● **Items from a dataset**:
*** Begin section ***

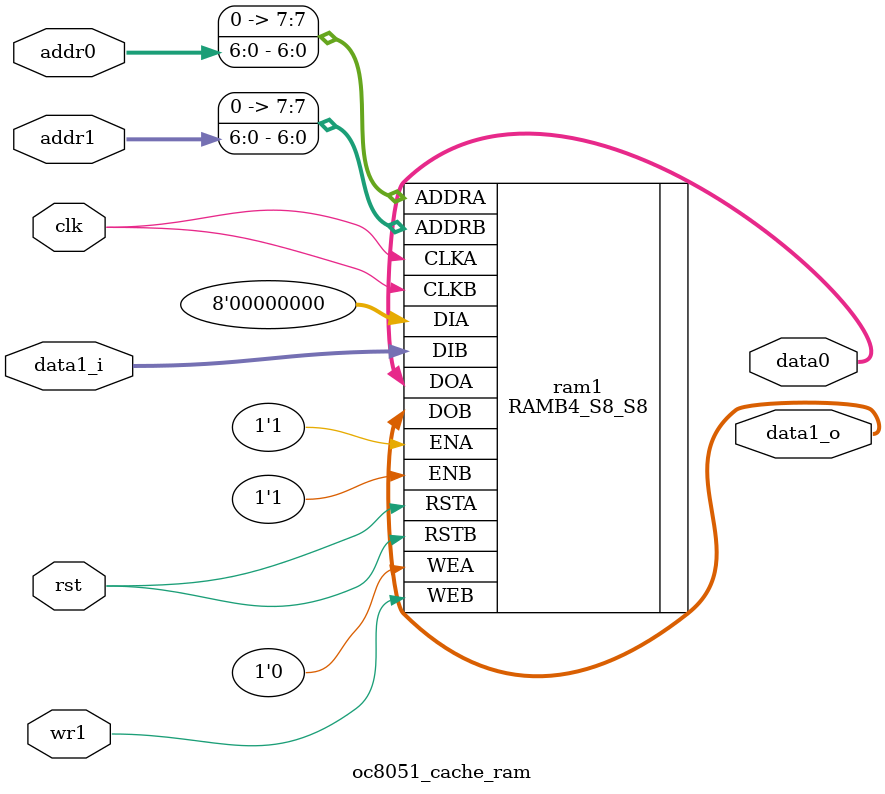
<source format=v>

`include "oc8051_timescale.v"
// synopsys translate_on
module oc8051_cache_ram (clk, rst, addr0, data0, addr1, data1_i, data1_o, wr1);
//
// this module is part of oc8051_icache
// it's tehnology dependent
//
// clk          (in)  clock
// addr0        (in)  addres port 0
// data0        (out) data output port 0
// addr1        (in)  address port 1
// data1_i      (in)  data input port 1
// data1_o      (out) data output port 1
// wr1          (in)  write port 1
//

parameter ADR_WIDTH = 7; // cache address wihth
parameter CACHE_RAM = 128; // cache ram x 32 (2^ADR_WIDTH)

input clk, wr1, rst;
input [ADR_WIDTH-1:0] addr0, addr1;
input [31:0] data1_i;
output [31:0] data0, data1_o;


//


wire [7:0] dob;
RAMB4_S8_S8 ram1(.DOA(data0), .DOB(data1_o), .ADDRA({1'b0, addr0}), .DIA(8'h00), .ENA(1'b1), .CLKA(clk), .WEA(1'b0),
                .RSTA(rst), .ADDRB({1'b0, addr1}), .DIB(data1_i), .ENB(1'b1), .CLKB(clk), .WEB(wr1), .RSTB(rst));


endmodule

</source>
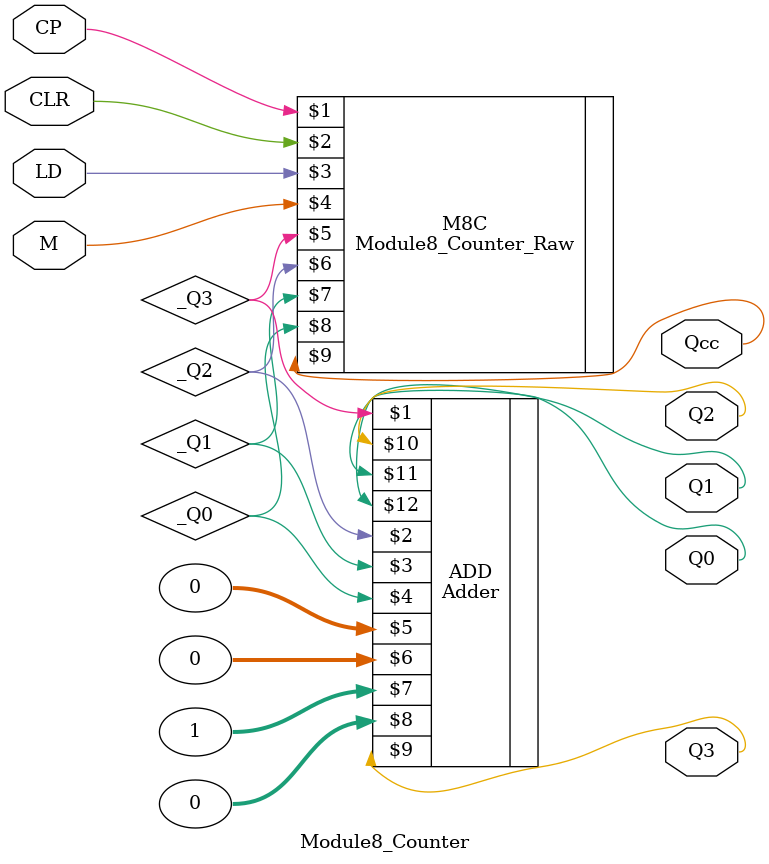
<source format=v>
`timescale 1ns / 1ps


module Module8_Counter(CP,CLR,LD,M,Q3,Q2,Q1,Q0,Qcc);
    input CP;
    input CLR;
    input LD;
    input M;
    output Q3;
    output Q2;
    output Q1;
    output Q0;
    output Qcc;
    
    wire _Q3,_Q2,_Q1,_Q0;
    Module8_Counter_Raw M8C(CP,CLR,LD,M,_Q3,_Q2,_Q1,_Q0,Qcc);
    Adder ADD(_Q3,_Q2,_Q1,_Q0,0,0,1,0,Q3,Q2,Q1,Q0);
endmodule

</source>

*** End section ***

● **TASK DESCRIPTION**: Without including any pictures, return every line of the records exactly.

● **SOLUTION TO THE EXERCISE**:
<source format=v>

`include "oc8051_timescale.v"
// synopsys translate_on
module oc8051_cache_ram (clk, rst, addr0, data0, addr1, data1_i, data1_o, wr1);
//
// this module is part of oc8051_icache
// it's tehnology dependent
//
// clk          (in)  clock
// addr0        (in)  addres port 0
// data0        (out) data output port 0
// addr1        (in)  address port 1
// data1_i      (in)  data input port 1
// data1_o      (out) data output port 1
// wr1          (in)  write port 1
//

parameter ADR_WIDTH = 7; // cache address wihth
parameter CACHE_RAM = 128; // cache ram x 32 (2^ADR_WIDTH)

input clk, wr1, rst;
input [ADR_WIDTH-1:0] addr0, addr1;
input [31:0] data1_i;
output [31:0] data0, data1_o;


//


wire [7:0] dob;
RAMB4_S8_S8 ram1(.DOA(data0), .DOB(data1_o), .ADDRA({1'b0, addr0}), .DIA(8'h00), .ENA(1'b1), .CLKA(clk), .WEA(1'b0),
                .RSTA(rst), .ADDRB({1'b0, addr1}), .DIB(data1_i), .ENB(1'b1), .CLKB(clk), .WEB(wr1), .RSTB(rst));


endmodule

</source>
<source format=v>
`timescale 1ns / 1ps


module Module8_Counter(CP,CLR,LD,M,Q3,Q2,Q1,Q0,Qcc);
    input CP;
    input CLR;
    input LD;
    input M;
    output Q3;
    output Q2;
    output Q1;
    output Q0;
    output Qcc;
    
    wire _Q3,_Q2,_Q1,_Q0;
    Module8_Counter_Raw M8C(CP,CLR,LD,M,_Q3,_Q2,_Q1,_Q0,Qcc);
    Adder ADD(_Q3,_Q2,_Q1,_Q0,0,0,1,0,Q3,Q2,Q1,Q0);
endmodule

</source>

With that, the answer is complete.